Lohnt sich die Diskussion noch, oder können wir wieder zurück zum Serien gucken?
David Gushee schrieb schon im Jahre 2017 (genau, die Amerikaner sind uns mindestens immer zwei Schritte voraus) diesen bezeichnenden Satz:
Ich glaube auch, dass der Versuch den Dialog aufrecht zu erhalten, letztlich fruchtlos bleiben wird. Die Unterschiede sind einfach zu unüberbrückbar. Sie werden täglich in den sozialen Medien re-artikuliert. (meine Übersetzung)

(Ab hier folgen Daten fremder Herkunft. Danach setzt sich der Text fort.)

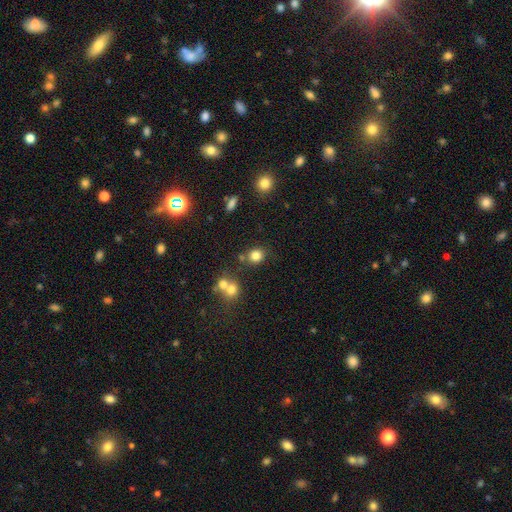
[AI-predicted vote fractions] Smooth or featured?
  - smooth: 81% *
  - star or artifact: 13%
  - featured or disk: 7%
How rounded?
  - round: 77% *
  - in between: 22%
  - cigar-shaped: 1%
Merging?
  - none: 73% *
  - merger: 12%
  - minor disturbance: 11%
  - major disturbance: 4%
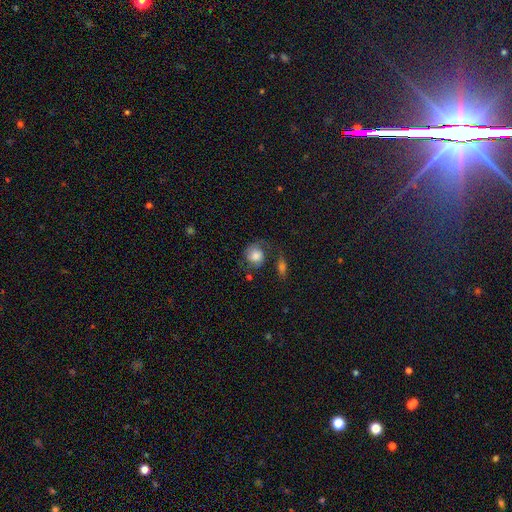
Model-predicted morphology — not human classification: A smooth galaxy with no disk features (61%) that is round (75%). Merging: none (45%).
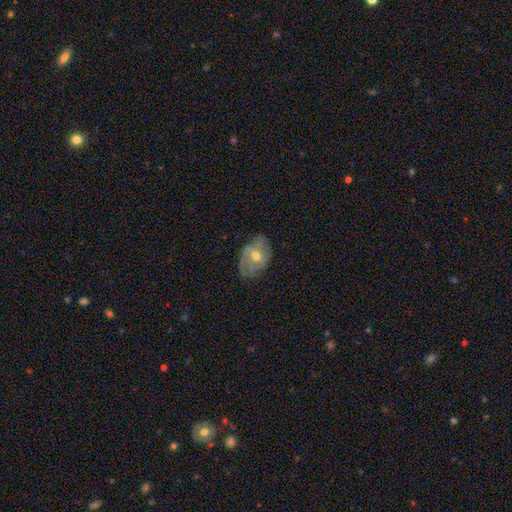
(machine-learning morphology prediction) This is possibly a featured or disk galaxy (57%). It is clearly not viewed edge-on (94%). Bar: likely no (68%). Spiral arm pattern: likely yes (65%). Central bulge: likely moderate (74%). Merging: likely none (63%).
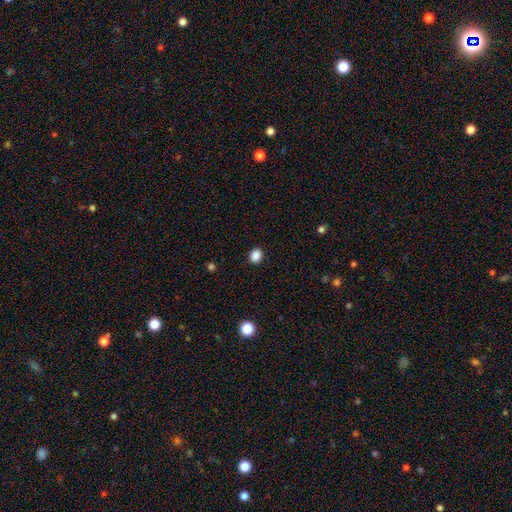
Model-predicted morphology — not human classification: Smooth or featured?
  - smooth: 87% *
  - star or artifact: 10%
  - featured or disk: 3%
How rounded?
  - round: 57% *
  - in between: 42%
  - cigar-shaped: 1%
Merging?
  - none: 90% *
  - minor disturbance: 7%
  - major disturbance: 2%
  - merger: 1%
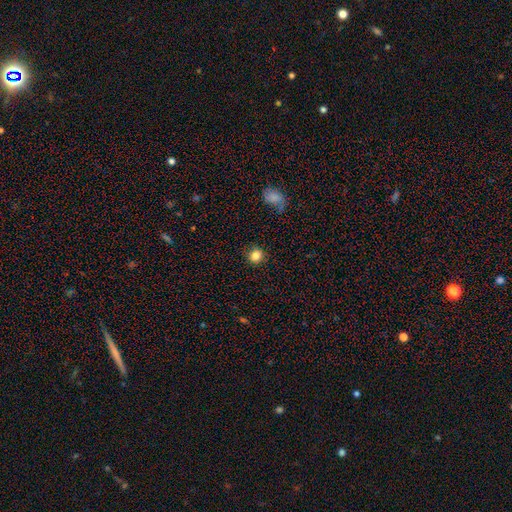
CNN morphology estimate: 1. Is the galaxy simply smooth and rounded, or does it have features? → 83% smooth, 11% star or artifact, 5% featured or disk.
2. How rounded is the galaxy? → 89% round, 10% in between, 1% cigar-shaped.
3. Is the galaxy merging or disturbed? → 88% none, 8% minor disturbance, 2% major disturbance, 1% merger.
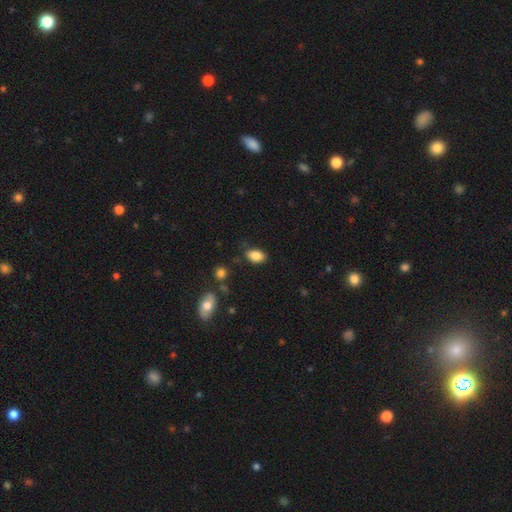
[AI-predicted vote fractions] This is clearly a smooth galaxy (85%). How rounded: clearly in between (89%). Merging: likely none (79%).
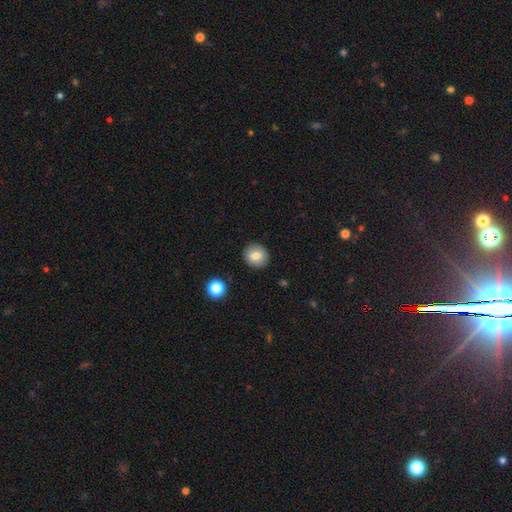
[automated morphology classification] Smooth or featured: smooth — 79% (featured or disk — 12%)
How rounded: round — 86% (in between — 13%)
Merging: none — 89% (minor disturbance — 7%)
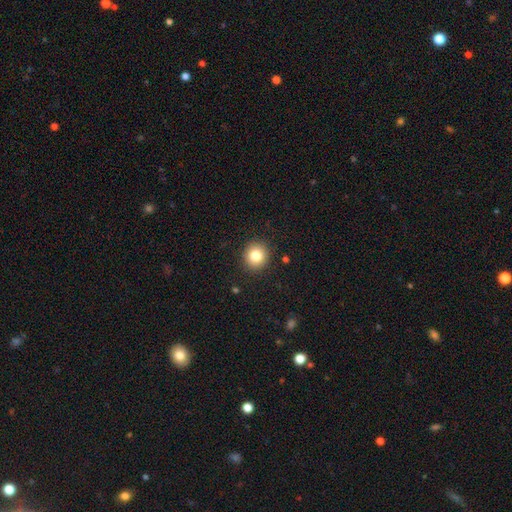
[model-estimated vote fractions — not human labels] This is clearly a smooth galaxy (82%). How rounded: clearly round (88%). Merging: clearly none (91%).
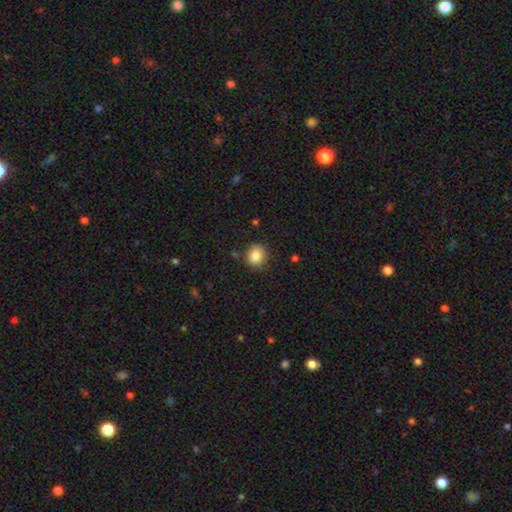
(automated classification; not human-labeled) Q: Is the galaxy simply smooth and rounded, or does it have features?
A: smooth — 85%.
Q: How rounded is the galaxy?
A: round — 75%.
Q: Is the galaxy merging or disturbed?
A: none — 81%.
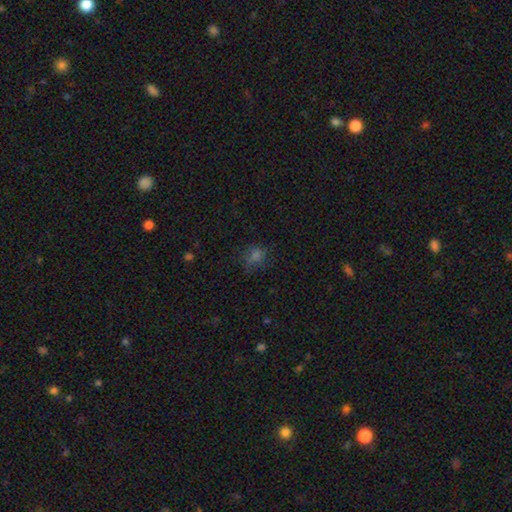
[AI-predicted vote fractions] The model was most divided on "how rounded": round: 63%, in between: 35%, cigar-shaped: 2%. More confident: merging — none (67%); smooth or featured — smooth (60%).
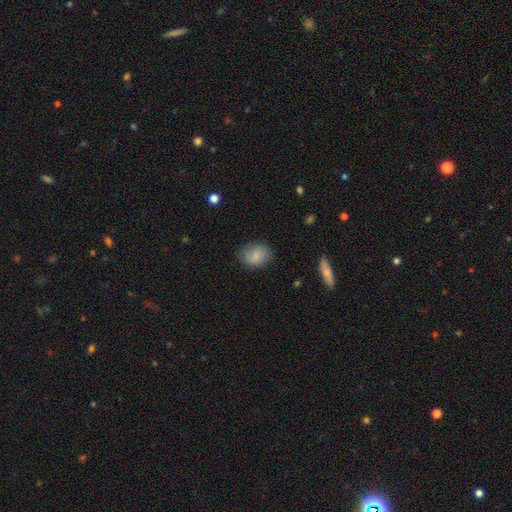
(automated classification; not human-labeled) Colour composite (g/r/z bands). It shows a smooth galaxy with no disk features (80%) that is round (52%). Merging: none (80%).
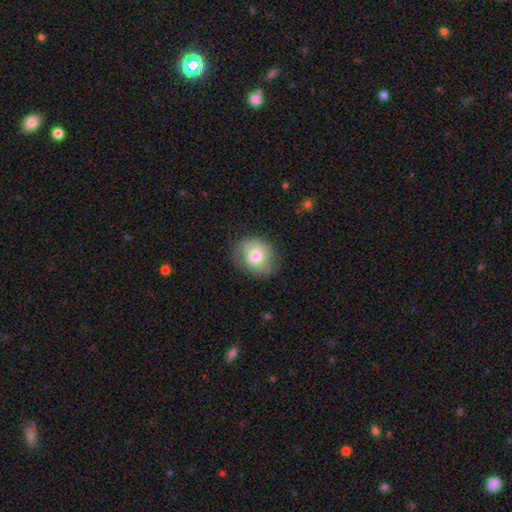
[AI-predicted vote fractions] Morphology: type=smooth (56%); roundness=round (63%); merging=none (72%).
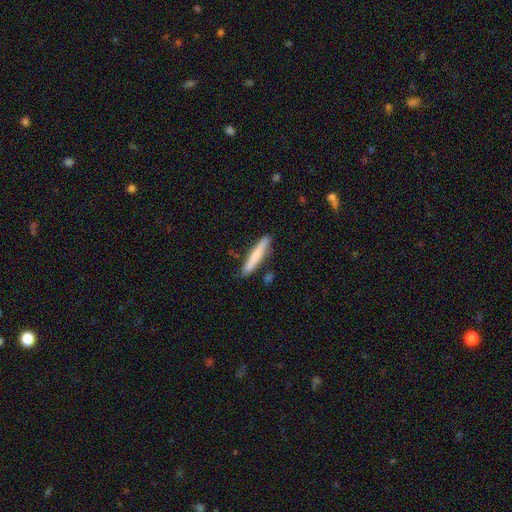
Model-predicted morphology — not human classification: smooth 68%, featured or disk 26%, star or artifact 6%. Down the decision tree: how rounded — cigar-shaped (94%); merging — none (86%).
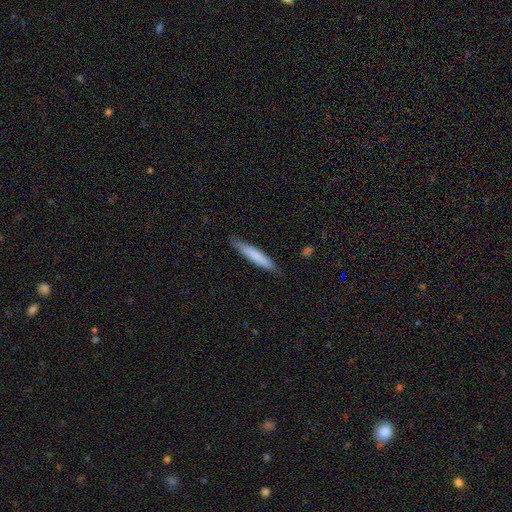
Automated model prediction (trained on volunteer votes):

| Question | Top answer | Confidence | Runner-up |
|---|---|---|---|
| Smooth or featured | smooth | 75% | featured or disk (20%) |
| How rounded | cigar-shaped | 92% | in between (7%) |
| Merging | none | 86% | minor disturbance (11%) |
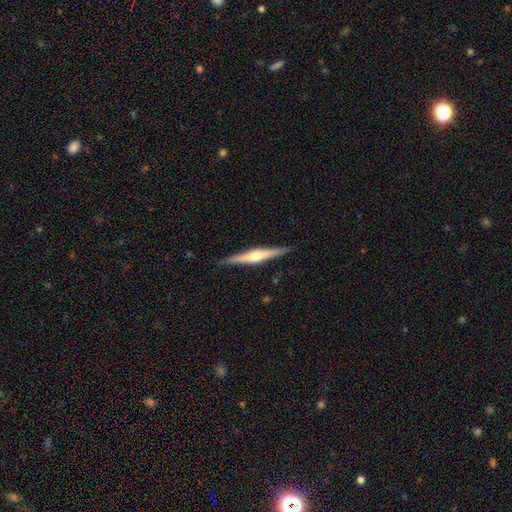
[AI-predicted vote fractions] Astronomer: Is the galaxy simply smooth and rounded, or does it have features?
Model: featured or disk — 75%.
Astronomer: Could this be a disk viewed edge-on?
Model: yes — 98%.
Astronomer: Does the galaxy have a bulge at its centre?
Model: rounded — 90%.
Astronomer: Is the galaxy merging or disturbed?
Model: none — 90%.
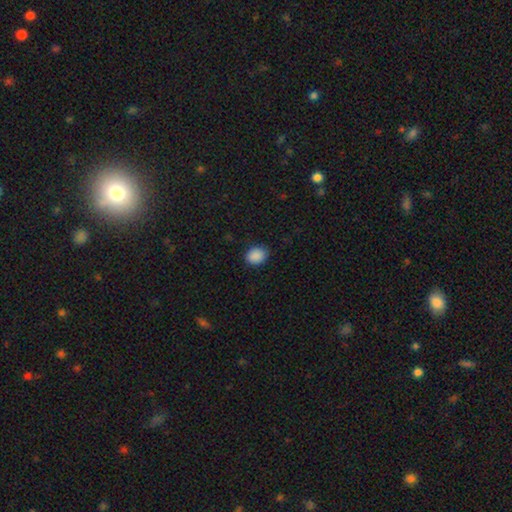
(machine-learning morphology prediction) This appears to be a smooth galaxy with no disk features (89%) that is in between round and cigar-shaped (51%). Merging: none (88%).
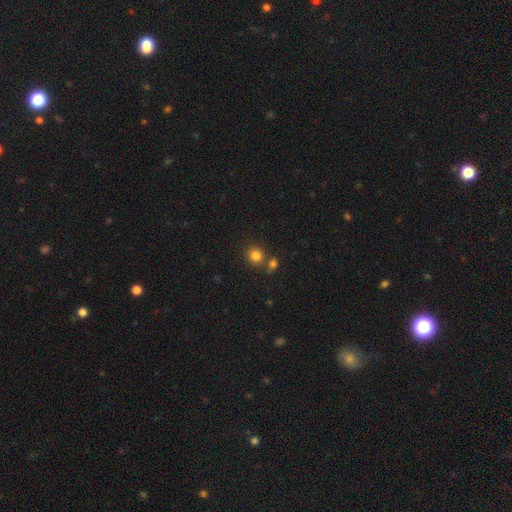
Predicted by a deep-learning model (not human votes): Smooth or featured? Predicted: smooth (p=0.82). How rounded? Predicted: round (p=0.85). Merging? Predicted: none (p=0.66).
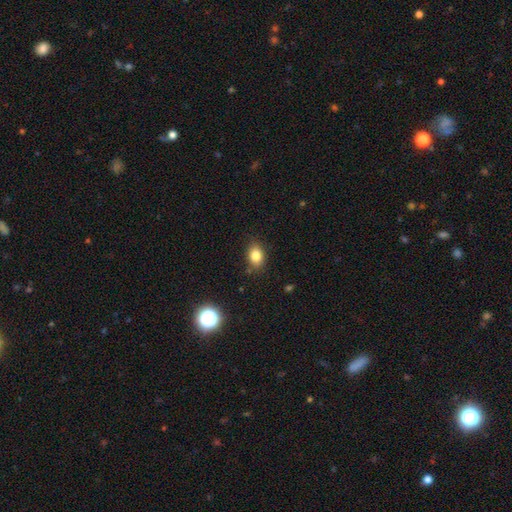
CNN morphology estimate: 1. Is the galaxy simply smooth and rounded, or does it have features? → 82% smooth, 11% star or artifact, 7% featured or disk.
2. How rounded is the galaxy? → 70% in between, 28% round, 2% cigar-shaped.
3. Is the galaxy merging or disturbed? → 82% none, 13% minor disturbance, 3% major disturbance, 2% merger.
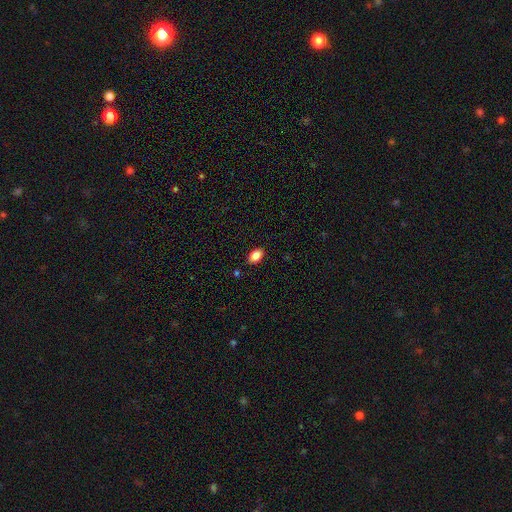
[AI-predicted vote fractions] This is clearly a smooth galaxy (85%). How rounded: clearly in between (90%). Merging: clearly none (86%).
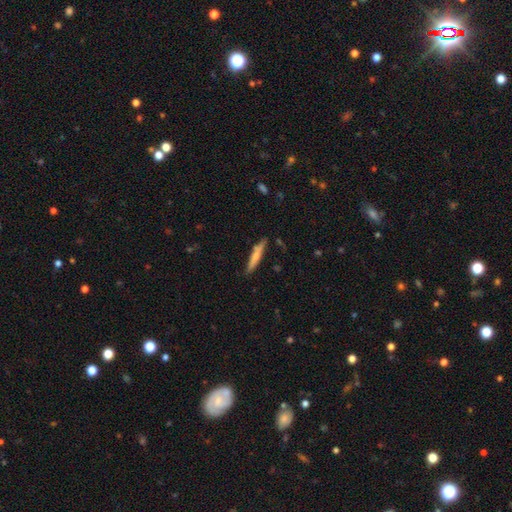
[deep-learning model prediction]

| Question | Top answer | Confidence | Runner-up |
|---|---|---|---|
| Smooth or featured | smooth | 62% | featured or disk (32%) |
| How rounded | cigar-shaped | 92% | in between (7%) |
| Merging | none | 82% | minor disturbance (13%) |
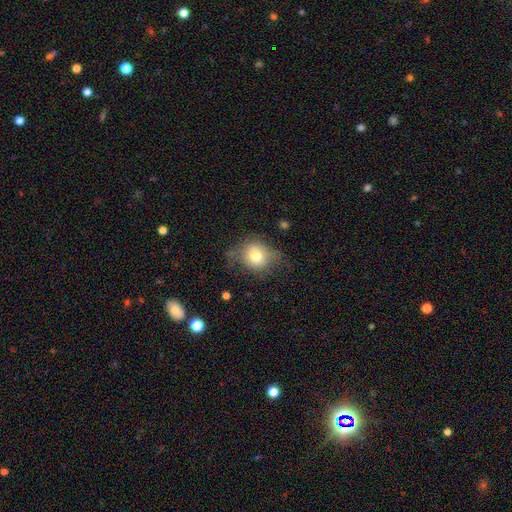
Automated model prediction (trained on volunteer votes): smooth-or-featured: smooth: 73% | featured or disk: 16% | star or artifact: 11%
  how-rounded: round: 71% | in between: 28% | cigar-shaped: 1%
  merging: none: 58% | minor disturbance: 29% | major disturbance: 11% | merger: 2%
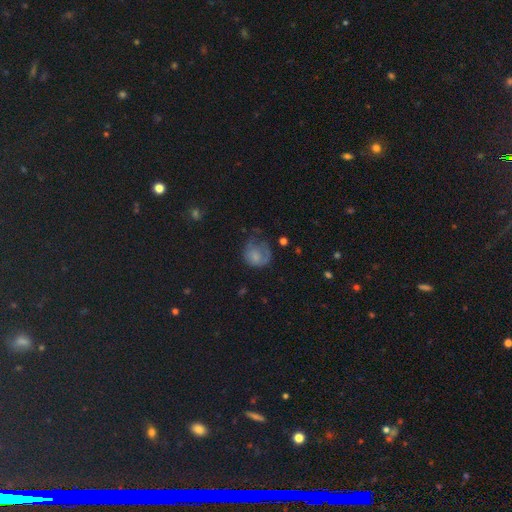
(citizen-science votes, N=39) Volunteers were most divided on "merging": none: 47%, minor disturbance: 29%, major disturbance: 21%, merger: 3%. More confident: how rounded — round (74%); smooth or featured — smooth (59%).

Um seiner Intention gerecht zu werden, müssen wir anfügen: Es ging Gushee hier um mehr als um die sexualethischen Fragen. Nämlich:
Ich glaube heute, dass es unvereinbare Unterschiede in unserem Verständnis des Evangeliums von Jesus Christus, der Interpretation der Bibel und den Quellen und Methoden der moralischen Unterscheidung gibt, die manche von uns von unseren früheren Geschwistern im Glauben trennen - und dass es das Beste ist, diese Unterschiede klar und ohne Bitterkeit zu benennen, auf dem Weg zur Tür hinaus. (meine Übersetzung)
Das sind starke Worte, die ich an anderer Stelle genauer bearbeiten möchte. Was man Gushee zugute halten muss, ist seine ehrliche Bereitschaft, nicht um den heissen Brei herumzureden und vorneweg klarzustellen, worum es ihm geht. Konservative Stimmen stimmen ihm diesbezüglich ganz zu: Wir haben scheinbar unüberwindbare Differenzen und müssen dies ehrlicherweise zugeben, anstatt falsche Hoffnungen zu erwecken.
Meine Meinung dazu ist noch nicht fertig. Lohnt es sich noch zu reden, oder kommen wir an einen Punkt des Eingeständnisses, dass ein Miteinander nicht länger möglich ist? Wie siehst du die Sache? (Ich sehe, dass es hier tatsächlich 'unüberwindbare Gräben' gibt und ein Miteinander darum schwierig wird; mehr dazu hier und später an geeigneter Stelle). So oder so, die Diskussion findet bei uns gerade statt. Und es gibt Stimmen wie diejenige von Markus Till, die hoffen, dass es 'ein respektvolles Nebeneinander und vielleicht sogar zumindest punktuell ein Miteinander geben kann'.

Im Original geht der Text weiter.